* Task to complete
The expected output is the data itself, duplicated in full.

Collected data
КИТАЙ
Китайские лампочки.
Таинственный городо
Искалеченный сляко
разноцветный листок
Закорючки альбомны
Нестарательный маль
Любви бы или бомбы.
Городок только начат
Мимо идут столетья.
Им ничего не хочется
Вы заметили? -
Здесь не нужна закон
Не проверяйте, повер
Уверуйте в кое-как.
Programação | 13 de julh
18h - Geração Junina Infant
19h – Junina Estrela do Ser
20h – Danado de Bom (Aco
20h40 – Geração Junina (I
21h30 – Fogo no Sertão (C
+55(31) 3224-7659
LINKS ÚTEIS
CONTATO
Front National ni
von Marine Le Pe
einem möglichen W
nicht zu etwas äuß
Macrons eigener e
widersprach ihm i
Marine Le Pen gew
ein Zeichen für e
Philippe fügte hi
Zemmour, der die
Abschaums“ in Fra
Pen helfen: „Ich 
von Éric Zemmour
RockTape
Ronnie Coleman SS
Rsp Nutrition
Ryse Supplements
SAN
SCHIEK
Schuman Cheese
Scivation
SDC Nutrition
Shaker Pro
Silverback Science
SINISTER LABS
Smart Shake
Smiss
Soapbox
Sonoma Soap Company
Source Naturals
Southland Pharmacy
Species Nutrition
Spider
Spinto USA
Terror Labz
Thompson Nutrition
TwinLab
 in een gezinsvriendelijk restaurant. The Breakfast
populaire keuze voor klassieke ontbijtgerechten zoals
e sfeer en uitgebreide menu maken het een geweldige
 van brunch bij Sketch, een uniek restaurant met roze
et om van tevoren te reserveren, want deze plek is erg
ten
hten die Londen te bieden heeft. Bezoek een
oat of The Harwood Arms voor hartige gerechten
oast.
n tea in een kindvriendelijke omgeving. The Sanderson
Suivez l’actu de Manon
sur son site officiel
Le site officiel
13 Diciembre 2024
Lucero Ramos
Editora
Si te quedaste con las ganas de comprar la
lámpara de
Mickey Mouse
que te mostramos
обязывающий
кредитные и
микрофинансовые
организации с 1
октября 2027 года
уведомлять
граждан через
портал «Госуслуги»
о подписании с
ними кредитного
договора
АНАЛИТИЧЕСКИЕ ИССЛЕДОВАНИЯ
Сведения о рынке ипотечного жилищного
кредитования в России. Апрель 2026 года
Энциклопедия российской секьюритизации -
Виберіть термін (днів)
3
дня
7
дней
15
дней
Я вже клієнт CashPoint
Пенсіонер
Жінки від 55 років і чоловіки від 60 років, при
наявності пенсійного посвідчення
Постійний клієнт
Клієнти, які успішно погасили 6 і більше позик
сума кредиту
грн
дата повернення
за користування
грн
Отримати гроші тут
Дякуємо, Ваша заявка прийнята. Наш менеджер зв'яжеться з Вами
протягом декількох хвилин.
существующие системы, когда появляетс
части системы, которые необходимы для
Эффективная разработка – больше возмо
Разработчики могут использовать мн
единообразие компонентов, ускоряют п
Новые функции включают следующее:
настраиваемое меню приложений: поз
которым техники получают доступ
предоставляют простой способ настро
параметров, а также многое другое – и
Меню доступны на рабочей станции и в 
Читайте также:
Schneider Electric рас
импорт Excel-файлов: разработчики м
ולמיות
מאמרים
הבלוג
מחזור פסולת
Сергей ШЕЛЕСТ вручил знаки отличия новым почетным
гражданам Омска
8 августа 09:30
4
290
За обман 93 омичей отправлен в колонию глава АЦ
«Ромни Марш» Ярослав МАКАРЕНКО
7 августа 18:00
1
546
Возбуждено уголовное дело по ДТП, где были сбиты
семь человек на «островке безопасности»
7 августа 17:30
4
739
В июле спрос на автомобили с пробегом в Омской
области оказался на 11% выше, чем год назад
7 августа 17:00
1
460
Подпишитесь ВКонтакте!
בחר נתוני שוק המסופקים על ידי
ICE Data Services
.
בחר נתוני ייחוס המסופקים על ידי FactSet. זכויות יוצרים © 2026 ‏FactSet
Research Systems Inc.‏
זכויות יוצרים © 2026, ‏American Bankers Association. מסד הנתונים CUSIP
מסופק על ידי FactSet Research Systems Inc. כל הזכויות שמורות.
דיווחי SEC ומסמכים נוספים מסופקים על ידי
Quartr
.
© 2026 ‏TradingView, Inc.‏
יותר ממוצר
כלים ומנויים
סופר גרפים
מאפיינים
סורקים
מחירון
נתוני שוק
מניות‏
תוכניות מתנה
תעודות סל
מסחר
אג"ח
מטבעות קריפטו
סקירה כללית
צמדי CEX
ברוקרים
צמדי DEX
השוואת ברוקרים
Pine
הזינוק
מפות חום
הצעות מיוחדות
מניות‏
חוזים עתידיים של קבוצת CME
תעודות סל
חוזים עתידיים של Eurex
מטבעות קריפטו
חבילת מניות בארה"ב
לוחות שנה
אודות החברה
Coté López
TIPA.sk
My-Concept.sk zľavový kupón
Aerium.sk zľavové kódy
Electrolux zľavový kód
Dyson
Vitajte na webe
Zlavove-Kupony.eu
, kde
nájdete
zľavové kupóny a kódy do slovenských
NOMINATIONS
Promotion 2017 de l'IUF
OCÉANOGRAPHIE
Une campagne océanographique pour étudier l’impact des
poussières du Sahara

* Reply
КИТАЙ
Китайские лампочки.
Таинственный городо
Искалеченный сляко
разноцветный листок
Закорючки альбомны
Нестарательный маль
Любви бы или бомбы.
Городок только начат
Мимо идут столетья.
Им ничего не хочется
Вы заметили? -
Здесь не нужна закон
Не проверяйте, повер
Уверуйте в кое-как.
Programação | 13 de julh
18h - Geração Junina Infant
19h – Junina Estrela do Ser
20h – Danado de Bom (Aco
20h40 – Geração Junina (I
21h30 – Fogo no Sertão (C
+55(31) 3224-7659
LINKS ÚTEIS
CONTATO
Front National ni
von Marine Le Pe
einem möglichen W
nicht zu etwas äuß
Macrons eigener e
widersprach ihm i
Marine Le Pen gew
ein Zeichen für e
Philippe fügte hi
Zemmour, der die
Abschaums“ in Fra
Pen helfen: „Ich 
von Éric Zemmour
RockTape
Ronnie Coleman SS
Rsp Nutrition
Ryse Supplements
SAN
SCHIEK
Schuman Cheese
Scivation
SDC Nutrition
Shaker Pro
Silverback Science
SINISTER LABS
Smart Shake
Smiss
Soapbox
Sonoma Soap Company
Source Naturals
Southland Pharmacy
Species Nutrition
Spider
Spinto USA
Terror Labz
Thompson Nutrition
TwinLab
 in een gezinsvriendelijk restaurant. The Breakfast
populaire keuze voor klassieke ontbijtgerechten zoals
e sfeer en uitgebreide menu maken het een geweldige
 van brunch bij Sketch, een uniek restaurant met roze
et om van tevoren te reserveren, want deze plek is erg
ten
hten die Londen te bieden heeft. Bezoek een
oat of The Harwood Arms voor hartige gerechten
oast.
n tea in een kindvriendelijke omgeving. The Sanderson
Suivez l’actu de Manon
sur son site officiel
Le site officiel
13 Diciembre 2024
Lucero Ramos
Editora
Si te quedaste con las ganas de comprar la
lámpara de
Mickey Mouse
que te mostramos
обязывающий
кредитные и
микрофинансовые
организации с 1
октября 2027 года
уведомлять
граждан через
портал «Госуслуги»
о подписании с
ними кредитного
договора
АНАЛИТИЧЕСКИЕ ИССЛЕДОВАНИЯ
Сведения о рынке ипотечного жилищного
кредитования в России. Апрель 2026 года
Энциклопедия российской секьюритизации -
Виберіть термін (днів)
3
дня
7
дней
15
дней
Я вже клієнт CashPoint
Пенсіонер
Жінки від 55 років і чоловіки від 60 років, при
наявності пенсійного посвідчення
Постійний клієнт
Клієнти, які успішно погасили 6 і більше позик
сума кредиту
грн
дата повернення
за користування
грн
Отримати гроші тут
Дякуємо, Ваша заявка прийнята. Наш менеджер зв'яжеться з Вами
протягом декількох хвилин.
существующие системы, когда появляетс
части системы, которые необходимы для
Эффективная разработка – больше возмо
Разработчики могут использовать мн
единообразие компонентов, ускоряют п
Новые функции включают следующее:
настраиваемое меню приложений: поз
которым техники получают доступ
предоставляют простой способ настро
параметров, а также многое другое – и
Меню доступны на рабочей станции и в 
Читайте также:
Schneider Electric рас
импорт Excel-файлов: разработчики м
ולמיות
מאמרים
הבלוג
מחזור פסולת
Сергей ШЕЛЕСТ вручил знаки отличия новым почетным
гражданам Омска
8 августа 09:30
4
290
За обман 93 омичей отправлен в колонию глава АЦ
«Ромни Марш» Ярослав МАКАРЕНКО
7 августа 18:00
1
546
Возбуждено уголовное дело по ДТП, где были сбиты
семь человек на «островке безопасности»
7 августа 17:30
4
739
В июле спрос на автомобили с пробегом в Омской
области оказался на 11% выше, чем год назад
7 августа 17:00
1
460
Подпишитесь ВКонтакте!
בחר נתוני שוק המסופקים על ידי
ICE Data Services
.
בחר נתוני ייחוס המסופקים על ידי FactSet. זכויות יוצרים © 2026 ‏FactSet
Research Systems Inc.‏
זכויות יוצרים © 2026, ‏American Bankers Association. מסד הנתונים CUSIP
מסופק על ידי FactSet Research Systems Inc. כל הזכויות שמורות.
דיווחי SEC ומסמכים נוספים מסופקים על ידי
Quartr
.
© 2026 ‏TradingView, Inc.‏
יותר ממוצר
כלים ומנויים
סופר גרפים
מאפיינים
סורקים
מחירון
נתוני שוק
מניות‏
תוכניות מתנה
תעודות סל
מסחר
אג"ח
מטבעות קריפטו
סקירה כללית
צמדי CEX
ברוקרים
צמדי DEX
השוואת ברוקרים
Pine
הזינוק
מפות חום
הצעות מיוחדות
מניות‏
חוזים עתידיים של קבוצת CME
תעודות סל
חוזים עתידיים של Eurex
מטבעות קריפטו
חבילת מניות בארה"ב
לוחות שנה
אודות החברה
Coté López
TIPA.sk
My-Concept.sk zľavový kupón
Aerium.sk zľavové kódy
Electrolux zľavový kód
Dyson
Vitajte na webe
Zlavove-Kupony.eu
, kde
nájdete
zľavové kupóny a kódy do slovenských
NOMINATIONS
Promotion 2017 de l'IUF
OCÉANOGRAPHIE
Une campagne océanographique pour étudier l’impact des
poussières du Sahara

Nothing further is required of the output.